Au bas de l’échelle, plusieurs aliments sont à 0 kcal : l’eau potable (valeur moyenne suisse), les sels de cuisine (iodés ou non), le sel de l’Himalaya et la fleur de sel. Ils ne contiennent ni lipides, ni glucides, ni protéines. Entre ces deux bornes se répartissent les 19 familles de la base : la liste complète des aliments les parcourt, les classements par nutriment les trient composant par composant.
« 2 000 kcal » : un repère d’étiquetage, pas un besoin
Quand une étiquette suisse affiche « % des valeurs de référence », la ligne énergie se rapporte à 8 400 kJ / 2 000 kcal par jour : la valeur nutritive de référence d’un adulte type, fixée à l’annexe 10 de l’OIDAl. On y retrouve d’ailleurs le facteur de conversion et son arrondi : 2 000 × 4,184 = 8 368 kJ, publié comme 8 400.

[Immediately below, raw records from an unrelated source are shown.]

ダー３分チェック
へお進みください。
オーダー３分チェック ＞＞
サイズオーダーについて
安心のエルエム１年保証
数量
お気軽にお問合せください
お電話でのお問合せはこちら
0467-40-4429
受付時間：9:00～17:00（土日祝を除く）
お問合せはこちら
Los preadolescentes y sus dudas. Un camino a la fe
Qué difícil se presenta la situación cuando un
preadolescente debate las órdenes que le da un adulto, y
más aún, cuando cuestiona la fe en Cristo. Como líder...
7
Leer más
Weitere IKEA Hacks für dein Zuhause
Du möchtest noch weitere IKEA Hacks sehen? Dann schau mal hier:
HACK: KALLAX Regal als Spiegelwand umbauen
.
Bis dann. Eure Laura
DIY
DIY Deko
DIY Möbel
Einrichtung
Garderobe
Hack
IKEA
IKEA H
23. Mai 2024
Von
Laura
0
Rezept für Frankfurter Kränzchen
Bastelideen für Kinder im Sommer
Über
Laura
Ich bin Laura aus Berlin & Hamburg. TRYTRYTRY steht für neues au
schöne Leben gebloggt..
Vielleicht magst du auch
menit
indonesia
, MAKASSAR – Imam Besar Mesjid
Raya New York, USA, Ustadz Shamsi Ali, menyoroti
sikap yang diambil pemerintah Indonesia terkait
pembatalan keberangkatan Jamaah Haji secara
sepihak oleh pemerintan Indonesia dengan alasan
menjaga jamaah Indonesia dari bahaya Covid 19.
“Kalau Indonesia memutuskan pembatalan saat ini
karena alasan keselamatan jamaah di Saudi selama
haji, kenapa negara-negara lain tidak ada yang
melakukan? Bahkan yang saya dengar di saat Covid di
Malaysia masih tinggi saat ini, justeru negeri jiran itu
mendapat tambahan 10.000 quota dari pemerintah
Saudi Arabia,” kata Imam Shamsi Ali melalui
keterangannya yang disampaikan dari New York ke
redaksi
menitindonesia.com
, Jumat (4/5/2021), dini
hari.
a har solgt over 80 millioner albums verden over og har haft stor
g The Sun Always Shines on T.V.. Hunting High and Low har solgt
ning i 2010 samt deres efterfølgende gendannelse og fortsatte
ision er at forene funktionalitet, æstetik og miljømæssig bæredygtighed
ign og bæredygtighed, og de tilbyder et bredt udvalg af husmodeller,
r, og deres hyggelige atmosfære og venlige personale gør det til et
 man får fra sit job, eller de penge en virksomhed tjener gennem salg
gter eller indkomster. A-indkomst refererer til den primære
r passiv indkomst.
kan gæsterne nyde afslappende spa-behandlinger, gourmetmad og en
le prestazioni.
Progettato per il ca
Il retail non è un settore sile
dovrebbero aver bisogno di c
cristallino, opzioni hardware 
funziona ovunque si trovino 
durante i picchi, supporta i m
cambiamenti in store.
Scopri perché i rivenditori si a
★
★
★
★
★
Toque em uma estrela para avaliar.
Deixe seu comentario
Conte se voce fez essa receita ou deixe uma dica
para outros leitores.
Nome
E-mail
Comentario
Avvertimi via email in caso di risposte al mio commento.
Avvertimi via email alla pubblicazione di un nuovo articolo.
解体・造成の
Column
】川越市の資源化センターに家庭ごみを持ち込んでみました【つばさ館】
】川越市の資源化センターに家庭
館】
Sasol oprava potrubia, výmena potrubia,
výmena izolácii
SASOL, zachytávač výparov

Ce nombre est un dénominateur commun, pas un objectif personnel : il ignore l’âge, la taille, le poids et le niveau d’activité. Ce site l’utilise pour calculer les « % VNR » d’une portion, afin que deux fiches restent comparables. Pour un ordre de grandeur propre à votre situation, le calculateur de besoins applique une formule affichée, calcul fait dans votre navigateur.